There is a glimmer of hope...the upcoming Untitled Terrence Malick project to which McAdams is attached with Jessica Chastain, Ben Affleck, Rachel Weisz and Javier Bardem. The drama may sound like a formulaic rom-com -- it "centers on a man who reconnects with a woman from his hometown after his marriage to a European woman falls apart" -- but at this point, I'll trade in any of her 2005 to 2011 credits for a well-directed Rachel McAdams romance...or if I can't have that, short-term amnesia.


  • SK says:

    Yes, she needs to go on a permanent vacation. She's a very bad actress and the only thing she was even mildly watchable in was State of Play.

  • Mike the Movie Tyke says:

    Amnesia! Wow, maybe these filmmakers are suffering from it since they forgot that good ol' amnesia has been used as a plot device ad nauseam, from Total Recall to 50 First Dates to Gilligan's Island. Snap out of it! You were hit in the head and are acting like hacks!

  • Noah James says:

    On the other hand, her big break was The Hot Chick. So...grain of salt, I guess.

  • alison says:

    i liked a lot of the films you mentioned as her "downward spiral"! there was also "morning glory" which was actually a very good movie, and a different kind of character. but i agree, she does a lot of melodramatic roles. maybe she just has trouble getting work in other kinds of movies, it's a competetive industry, you can't always get the roles you want. i'd love to see her play another sassy role, like in "mean girls".

  • stolidog says:

    She should be the new Debra Winger, but Hollywood needs to drop the shitty romcoms first and go back to gritty romance.

  • Alex says:

    You're an idiot. The only one who needs a permanent vacation is you. You must prefer emotionless bimbos like Fox and Alba. Piss off, hater.

  • MD says:

    "You're an idiot. The only one who needs a permanent vacation is you. You must prefer emotionless bimbos like Fox and Alba. Piss off, hater."
    Of course the commenter must prefer "emotionless bimbos" since he clearly doesn't favor Rachel McAdams, as you so clearly do.
    If you aren't capable of presenting your opinion without relying on hyperbolic, ad-hominem juvenile bullshit, you should'nt comment here.
    Be better.

  • blizzard bound says:

    I thought she did a great job in The Lucky Ones, Julie. I wouldn't classify that film as "unsuccessful."

  • Jenna says:

    In what world does a Terrence Malick movie EVER sound like a rom-com???
    Anyway, this looks contrived but it was supposed to be based on a true story which was a first for her... I don't have a problem with the memory loss plot device (similar but different people) but the trailer makes it look too sugar coated.

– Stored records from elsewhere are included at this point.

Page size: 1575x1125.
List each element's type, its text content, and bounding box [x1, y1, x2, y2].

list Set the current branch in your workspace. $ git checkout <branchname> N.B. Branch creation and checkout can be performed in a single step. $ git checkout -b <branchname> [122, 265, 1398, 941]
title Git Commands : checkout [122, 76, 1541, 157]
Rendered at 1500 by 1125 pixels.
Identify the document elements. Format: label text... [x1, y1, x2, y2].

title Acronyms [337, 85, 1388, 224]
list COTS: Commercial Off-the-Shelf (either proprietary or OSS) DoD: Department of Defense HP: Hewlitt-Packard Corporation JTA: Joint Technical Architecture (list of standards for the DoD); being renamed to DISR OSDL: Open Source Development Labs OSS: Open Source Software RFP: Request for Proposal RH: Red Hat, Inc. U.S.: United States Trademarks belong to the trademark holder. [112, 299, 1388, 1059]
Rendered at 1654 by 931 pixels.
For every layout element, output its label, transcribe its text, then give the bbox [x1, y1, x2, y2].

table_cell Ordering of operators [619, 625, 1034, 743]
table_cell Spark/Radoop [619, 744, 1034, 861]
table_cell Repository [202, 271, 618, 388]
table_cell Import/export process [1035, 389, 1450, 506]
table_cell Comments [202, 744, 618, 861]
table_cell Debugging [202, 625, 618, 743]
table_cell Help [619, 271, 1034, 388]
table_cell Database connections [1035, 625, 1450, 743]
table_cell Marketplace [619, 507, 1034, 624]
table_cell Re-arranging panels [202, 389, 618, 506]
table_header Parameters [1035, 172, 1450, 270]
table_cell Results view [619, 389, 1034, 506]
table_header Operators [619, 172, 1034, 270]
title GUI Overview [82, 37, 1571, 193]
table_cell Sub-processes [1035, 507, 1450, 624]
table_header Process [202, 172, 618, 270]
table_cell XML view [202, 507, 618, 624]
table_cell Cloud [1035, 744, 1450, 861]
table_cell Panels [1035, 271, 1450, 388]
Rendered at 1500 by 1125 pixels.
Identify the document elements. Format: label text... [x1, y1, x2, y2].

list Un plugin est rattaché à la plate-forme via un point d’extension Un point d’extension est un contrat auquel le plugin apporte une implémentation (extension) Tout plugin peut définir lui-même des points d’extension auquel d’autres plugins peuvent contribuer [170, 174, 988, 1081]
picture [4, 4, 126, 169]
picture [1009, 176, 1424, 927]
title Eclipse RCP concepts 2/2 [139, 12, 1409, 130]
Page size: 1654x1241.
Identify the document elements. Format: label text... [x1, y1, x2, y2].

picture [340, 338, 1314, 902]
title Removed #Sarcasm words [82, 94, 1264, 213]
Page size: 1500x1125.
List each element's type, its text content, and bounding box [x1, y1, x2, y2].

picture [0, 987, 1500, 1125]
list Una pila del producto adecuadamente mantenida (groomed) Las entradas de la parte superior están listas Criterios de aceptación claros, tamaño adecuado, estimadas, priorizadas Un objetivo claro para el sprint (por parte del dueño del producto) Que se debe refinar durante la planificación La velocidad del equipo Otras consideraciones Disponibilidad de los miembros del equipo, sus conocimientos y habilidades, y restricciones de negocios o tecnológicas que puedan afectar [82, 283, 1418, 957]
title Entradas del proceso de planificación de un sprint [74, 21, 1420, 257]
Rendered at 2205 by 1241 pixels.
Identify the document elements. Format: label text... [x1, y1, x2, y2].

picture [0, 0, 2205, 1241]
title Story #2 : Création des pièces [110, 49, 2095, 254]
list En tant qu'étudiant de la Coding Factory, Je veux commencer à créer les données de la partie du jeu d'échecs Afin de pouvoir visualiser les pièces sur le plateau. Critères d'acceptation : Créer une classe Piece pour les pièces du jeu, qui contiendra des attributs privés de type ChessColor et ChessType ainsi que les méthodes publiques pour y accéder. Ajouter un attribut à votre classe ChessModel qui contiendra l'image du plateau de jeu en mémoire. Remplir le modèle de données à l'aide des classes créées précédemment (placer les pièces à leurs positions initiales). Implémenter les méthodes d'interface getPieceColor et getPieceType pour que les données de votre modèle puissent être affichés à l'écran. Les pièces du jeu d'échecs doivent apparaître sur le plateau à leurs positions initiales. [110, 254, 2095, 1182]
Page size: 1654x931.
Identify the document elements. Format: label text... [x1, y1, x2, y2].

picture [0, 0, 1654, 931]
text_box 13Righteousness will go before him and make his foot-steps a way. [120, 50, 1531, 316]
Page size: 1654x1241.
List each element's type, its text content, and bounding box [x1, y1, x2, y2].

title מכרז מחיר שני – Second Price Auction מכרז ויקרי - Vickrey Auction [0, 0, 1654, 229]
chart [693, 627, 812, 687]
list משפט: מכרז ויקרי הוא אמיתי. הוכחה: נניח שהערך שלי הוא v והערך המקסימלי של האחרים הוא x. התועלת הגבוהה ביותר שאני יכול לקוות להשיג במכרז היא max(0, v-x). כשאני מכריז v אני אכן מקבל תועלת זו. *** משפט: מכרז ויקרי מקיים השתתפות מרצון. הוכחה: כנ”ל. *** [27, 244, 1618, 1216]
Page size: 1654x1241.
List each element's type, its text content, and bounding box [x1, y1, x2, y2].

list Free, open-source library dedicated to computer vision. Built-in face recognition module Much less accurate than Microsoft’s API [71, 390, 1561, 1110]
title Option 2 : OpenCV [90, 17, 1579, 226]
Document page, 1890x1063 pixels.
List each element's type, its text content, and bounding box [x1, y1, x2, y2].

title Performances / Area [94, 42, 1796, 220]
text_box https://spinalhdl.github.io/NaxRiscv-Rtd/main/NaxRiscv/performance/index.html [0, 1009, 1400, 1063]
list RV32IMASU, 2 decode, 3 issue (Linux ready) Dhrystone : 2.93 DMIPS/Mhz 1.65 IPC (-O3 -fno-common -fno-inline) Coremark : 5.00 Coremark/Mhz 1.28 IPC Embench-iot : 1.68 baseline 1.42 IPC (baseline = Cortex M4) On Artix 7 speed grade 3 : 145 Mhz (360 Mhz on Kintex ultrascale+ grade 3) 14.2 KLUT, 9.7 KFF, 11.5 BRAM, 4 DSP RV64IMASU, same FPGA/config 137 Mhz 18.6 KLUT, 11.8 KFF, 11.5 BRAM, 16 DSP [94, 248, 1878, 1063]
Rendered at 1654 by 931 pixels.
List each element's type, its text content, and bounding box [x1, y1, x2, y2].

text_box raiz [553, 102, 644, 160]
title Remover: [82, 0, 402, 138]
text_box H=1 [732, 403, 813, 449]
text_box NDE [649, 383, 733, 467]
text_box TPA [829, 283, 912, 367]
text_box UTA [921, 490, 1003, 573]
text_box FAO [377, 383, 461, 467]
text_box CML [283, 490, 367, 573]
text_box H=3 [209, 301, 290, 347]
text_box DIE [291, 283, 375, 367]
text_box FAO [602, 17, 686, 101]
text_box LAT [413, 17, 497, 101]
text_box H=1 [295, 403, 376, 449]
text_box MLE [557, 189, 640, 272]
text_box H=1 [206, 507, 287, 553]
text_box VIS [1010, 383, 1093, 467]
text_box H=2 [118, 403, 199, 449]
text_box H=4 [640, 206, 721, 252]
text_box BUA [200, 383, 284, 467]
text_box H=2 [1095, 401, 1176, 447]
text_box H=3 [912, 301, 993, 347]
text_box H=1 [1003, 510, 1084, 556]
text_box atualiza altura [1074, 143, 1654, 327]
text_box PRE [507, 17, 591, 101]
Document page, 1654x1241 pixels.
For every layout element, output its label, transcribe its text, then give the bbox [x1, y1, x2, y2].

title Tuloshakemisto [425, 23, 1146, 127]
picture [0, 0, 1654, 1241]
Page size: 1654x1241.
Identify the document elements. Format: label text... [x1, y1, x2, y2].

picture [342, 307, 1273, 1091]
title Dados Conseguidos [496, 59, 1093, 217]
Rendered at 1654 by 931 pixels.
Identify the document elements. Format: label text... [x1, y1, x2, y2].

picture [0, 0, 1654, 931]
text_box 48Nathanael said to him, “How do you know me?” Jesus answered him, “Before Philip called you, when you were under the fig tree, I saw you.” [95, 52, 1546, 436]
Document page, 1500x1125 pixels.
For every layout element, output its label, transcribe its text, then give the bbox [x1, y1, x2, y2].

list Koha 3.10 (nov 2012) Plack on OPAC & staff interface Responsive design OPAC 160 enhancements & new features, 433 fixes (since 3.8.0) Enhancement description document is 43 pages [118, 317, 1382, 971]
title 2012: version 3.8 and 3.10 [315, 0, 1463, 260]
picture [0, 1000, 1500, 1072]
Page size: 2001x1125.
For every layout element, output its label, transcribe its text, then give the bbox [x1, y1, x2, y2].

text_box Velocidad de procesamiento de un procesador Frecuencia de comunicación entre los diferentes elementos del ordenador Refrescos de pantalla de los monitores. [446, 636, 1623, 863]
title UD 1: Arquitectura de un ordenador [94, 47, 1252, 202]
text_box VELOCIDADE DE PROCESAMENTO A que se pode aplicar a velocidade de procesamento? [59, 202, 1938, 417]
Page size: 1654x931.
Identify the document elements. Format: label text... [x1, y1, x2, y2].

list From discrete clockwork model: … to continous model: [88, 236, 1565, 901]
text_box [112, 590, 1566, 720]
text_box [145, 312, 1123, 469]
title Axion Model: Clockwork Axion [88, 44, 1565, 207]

  • I wouldn't mind seeing someone remix _Badlands_ into a rom-com trailer. Could be golden!

  • Morgo says:

    I like her, and go see lots of movies she's in, but it's mainly goodwill left over from Mean Girls that she hasn't wrecked by being in anything I truly hated, rather than her being in a string of movies I enjoyed.

  • blip says:

    She was perfect as a resourceful B-thriller heroine in "Red Eye," and she easily could have received a Best Supporting Actress nod for "The Lucky Ones." But, yeah, she needs to steer clear of the saccharine. "The Vow" and its ilk seem like the kind of movies that women's-women actresses like Bette Davis, Katharine Hepburn, or Joan Crawford would have broken studio contracts to avoid.